Writing in the Daily Mirror, the former Labour prime minister said removing state help for less well-off pupils to stay in education after 16 was an act of “economic vandalism”.
He called for more apprenticeships to avert a “decade of youth unemployment”.
Official figures suggest 2.5 million people are unemployed in the UK.
The information, released by the Office for National Statistics (ONS) earlier this week, revealed the number of people out of work increased by 35,000 in the three months to October.
It is the first time that the jobless measure has risen for six months.
The rise is thought to be driven by public sector job losses and pushed the unemployment rate up to 7.9%.
Mr Brown said the UK should follow the lead of Germany, Austria, Switzerland and Australia in boosting apprenticeship places to train young people to help the UK exploit fast-growing Asian consumer markets.

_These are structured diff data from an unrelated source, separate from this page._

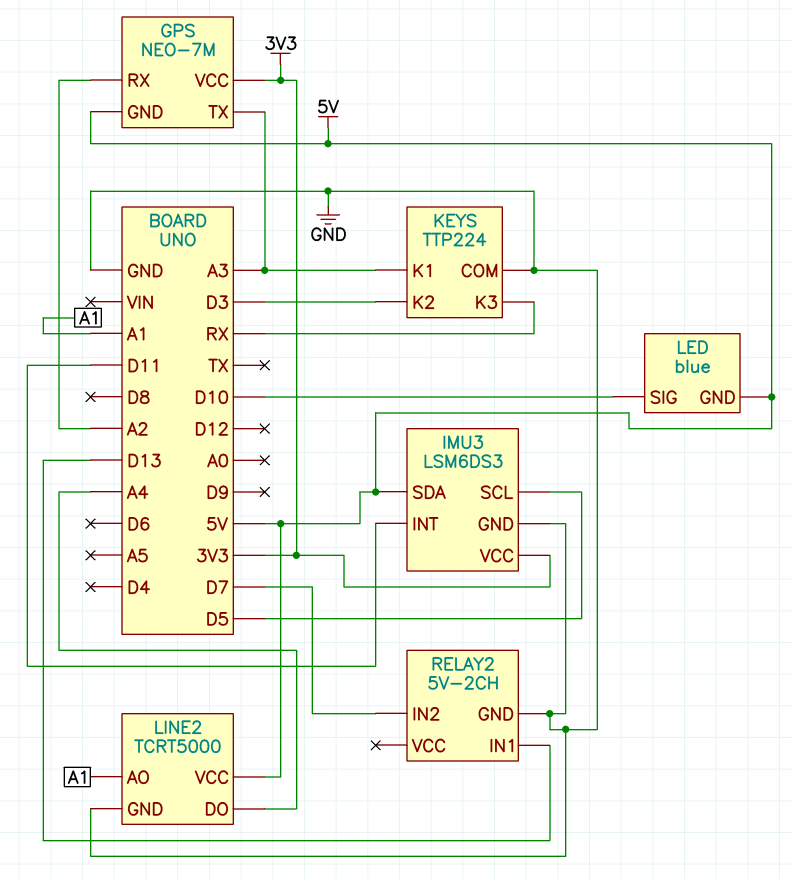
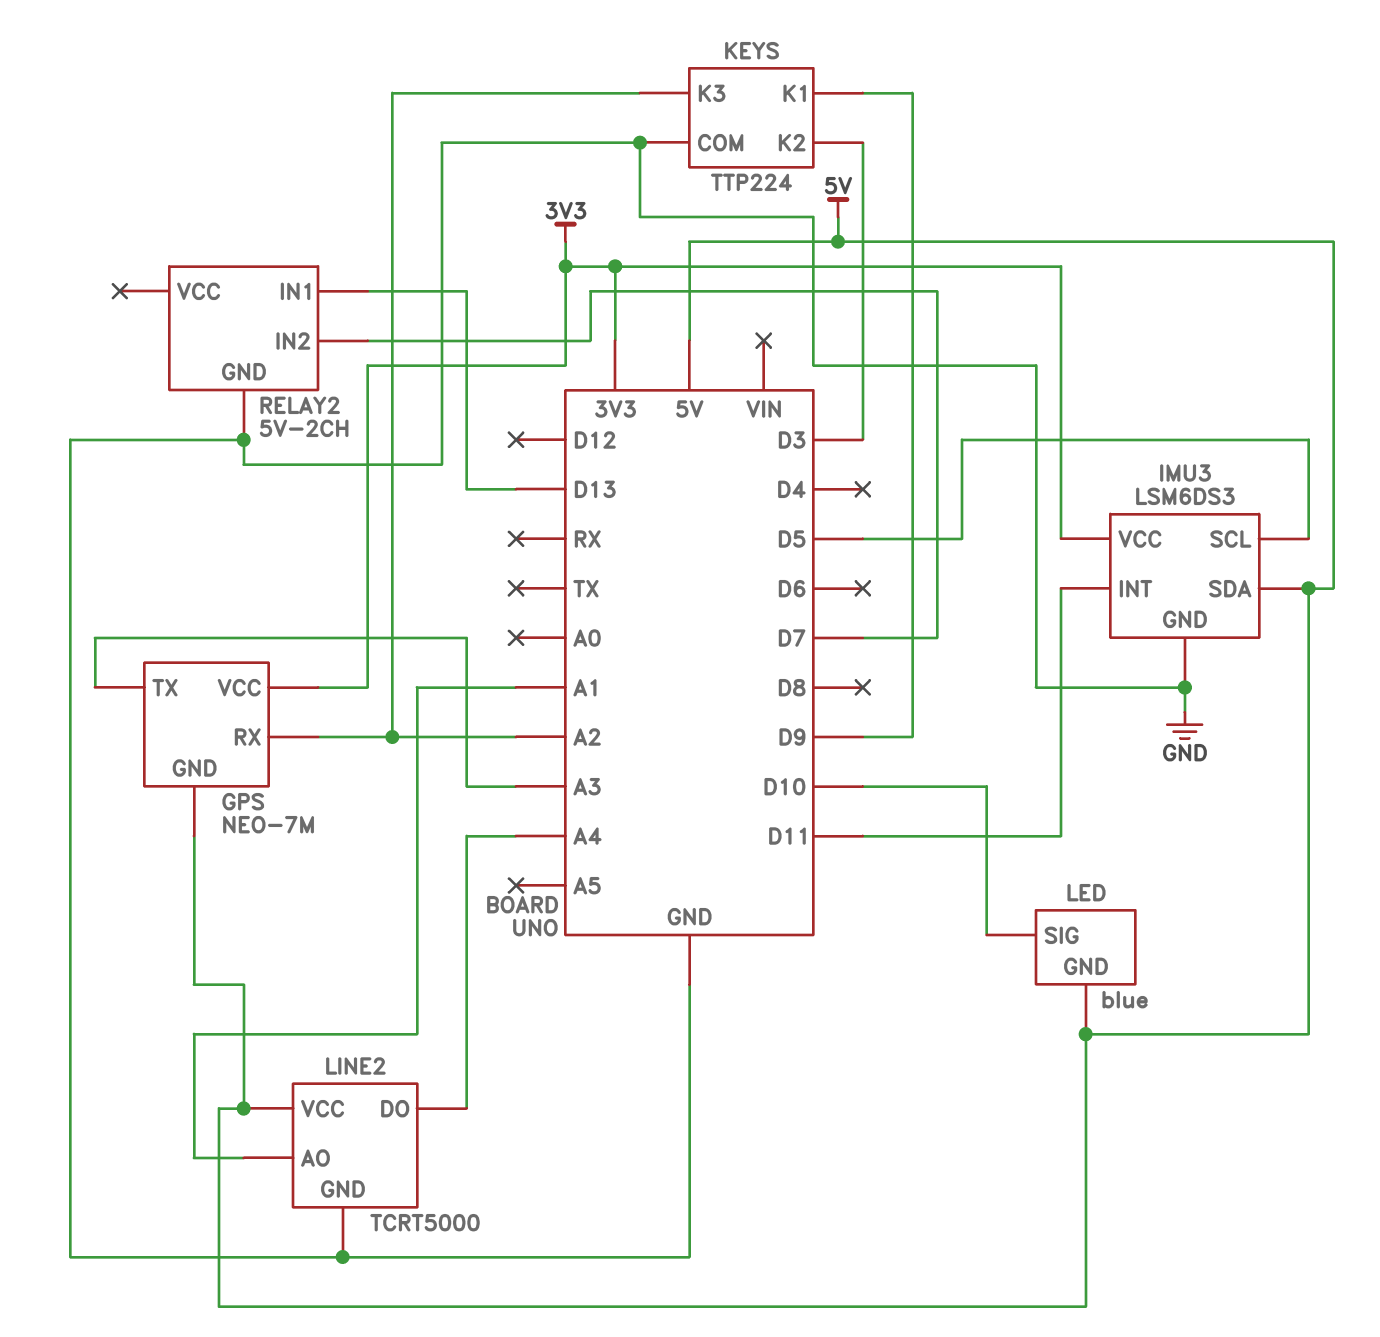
KEYS pin K1: A3 -> D9
KEYS pin K3: RX -> A2

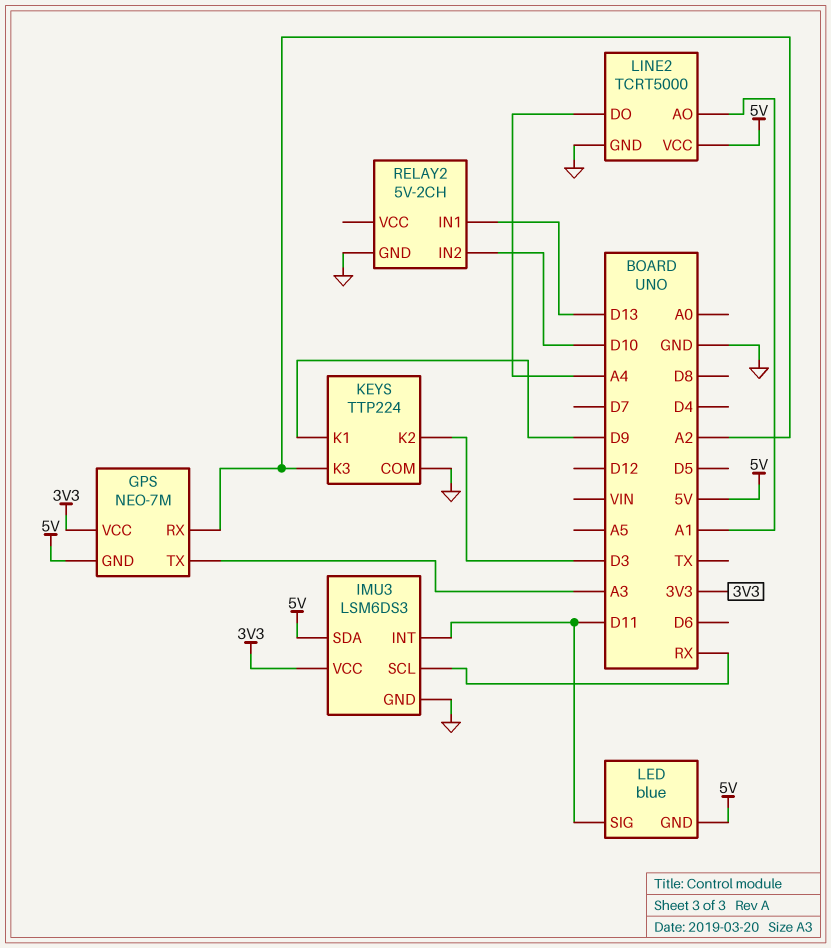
IMU3 pin SCL: D5 -> RX
LED pin SIG: D10 -> D11
RELAY2 pin IN2: D7 -> D10

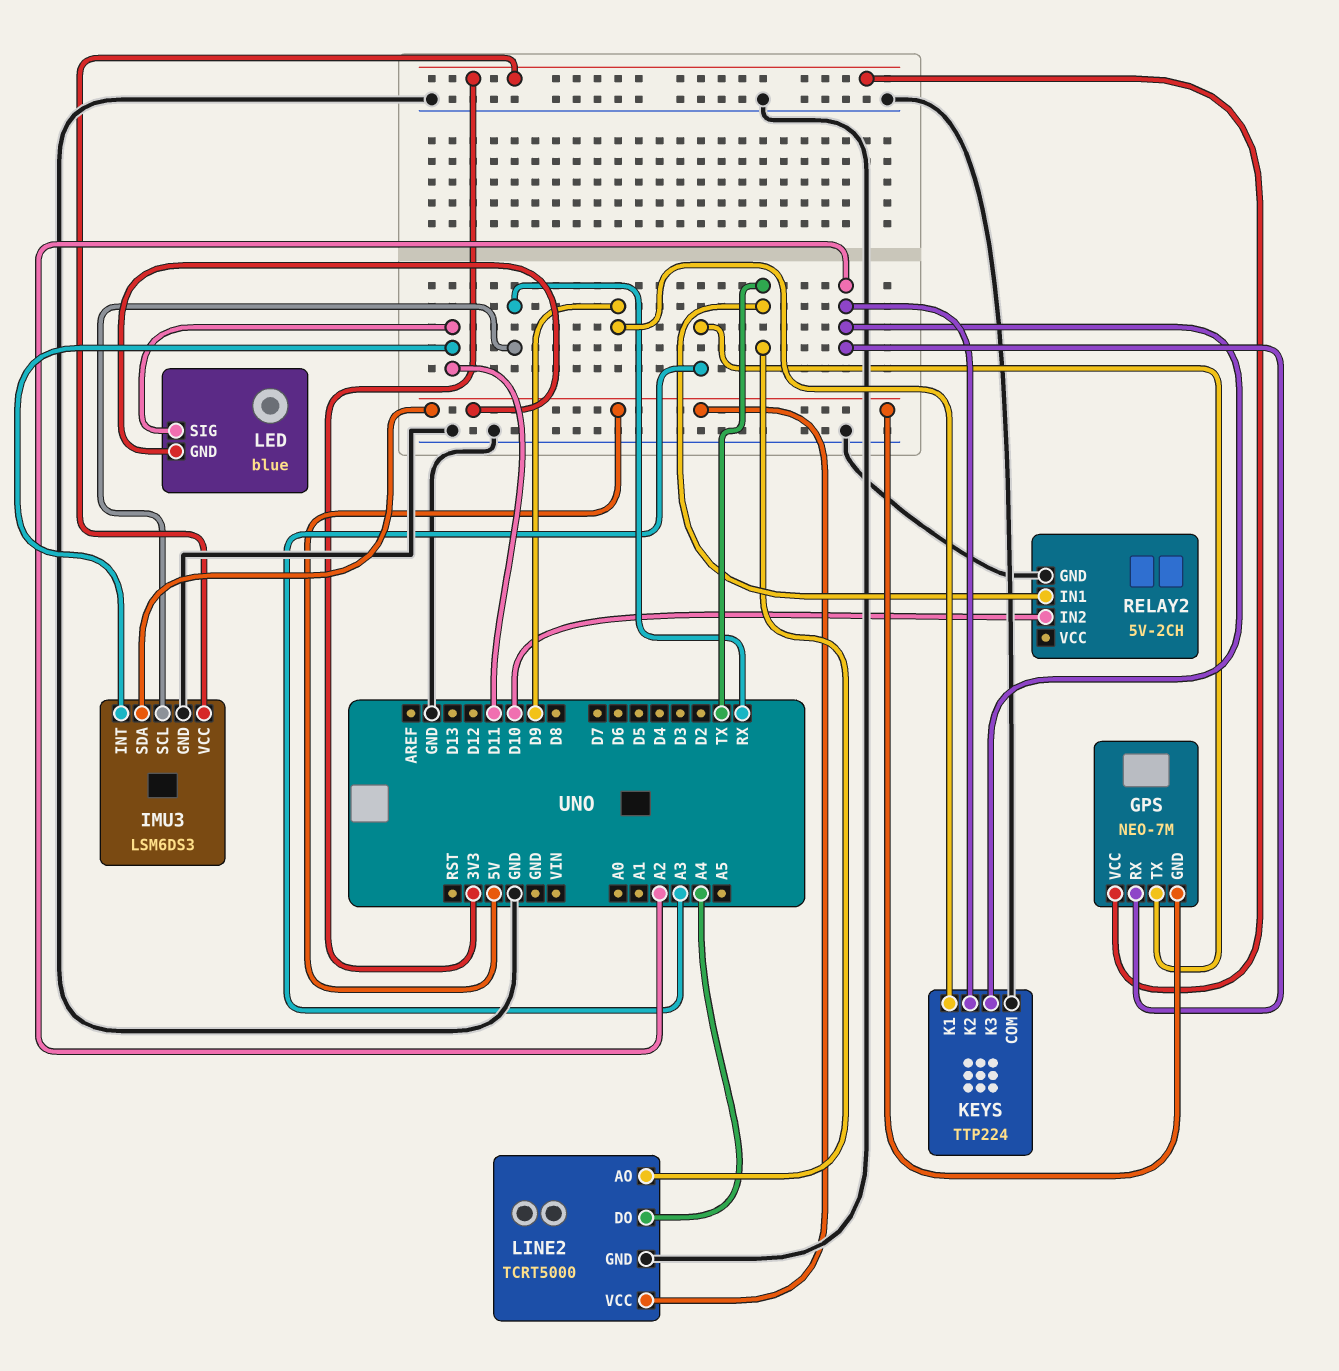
KEYS pin K2: D3 -> A2
LINE2 pin AO: A1 -> TX
RELAY2 pin IN1: D13 -> TX

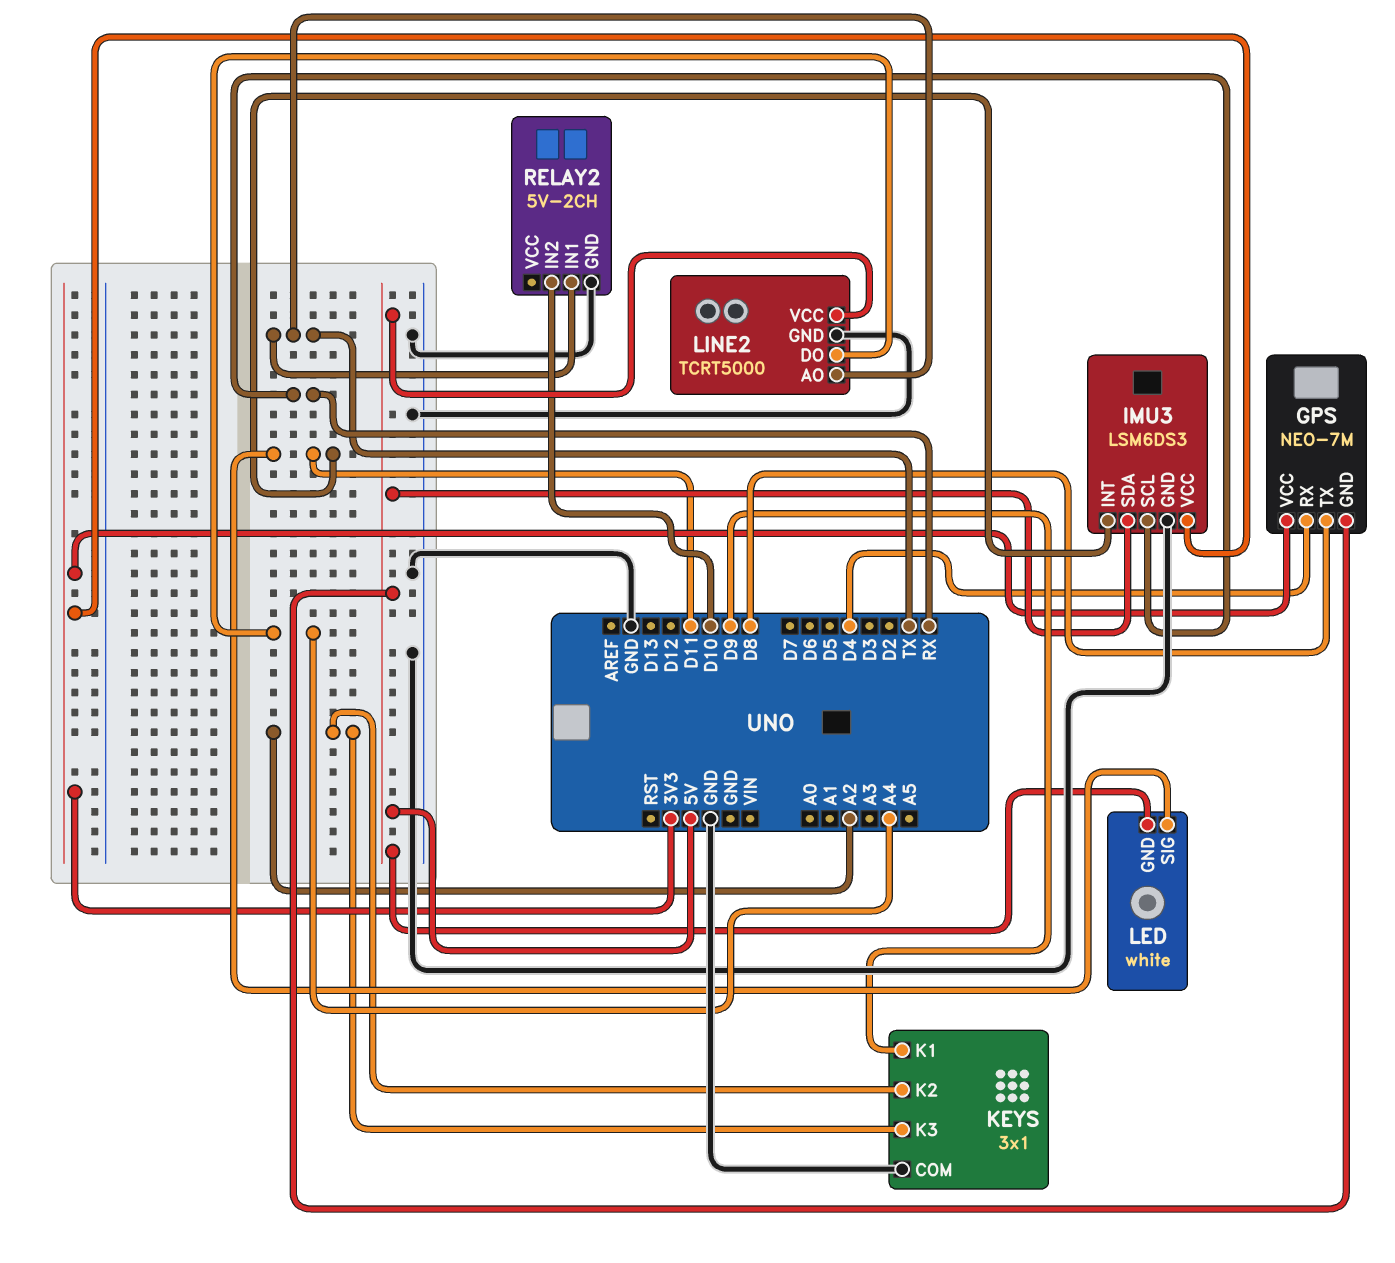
GPS pin RX: A2 -> D4
GPS pin TX: A3 -> D8
KEYS: TTP224 -> 3x1
LED: blue -> white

“We need to invest in British genius, in the innovations, the science, the technology that will build the best future”
Gordon Brown
The former Labour leader, who has written a book about the global economic crisis, predicted that youth unemployment would rise to more than 20% – with one in three out of work in the worst-hit areas.

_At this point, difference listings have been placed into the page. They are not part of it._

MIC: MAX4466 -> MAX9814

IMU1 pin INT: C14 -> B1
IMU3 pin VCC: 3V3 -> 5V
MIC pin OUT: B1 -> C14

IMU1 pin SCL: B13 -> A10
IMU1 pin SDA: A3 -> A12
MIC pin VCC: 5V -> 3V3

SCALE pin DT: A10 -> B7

He wrote: “We are still paying the price for the lost generation of wasted lives of the 1980s. Now we have a new social time bomb in the making.”
Mr Brown suggested saving the Future Jobs Programme from being scrapped would keep 50,000 young people “off the streets” and rather than reducing funding for universities – made up by rises in tuition fees – the government should ensure they “do a better job”.
He argued that by “cutting education”, ministers were “writing off half a generation of young people”, which he described as “immoral and an economic waste”.
“We need to invest in British genius, in the innovations, the science, the technology that will build the best future – and help small businesses to employ skilled young people.
“That’s the way to avoid another lost generation of wasted young lives.”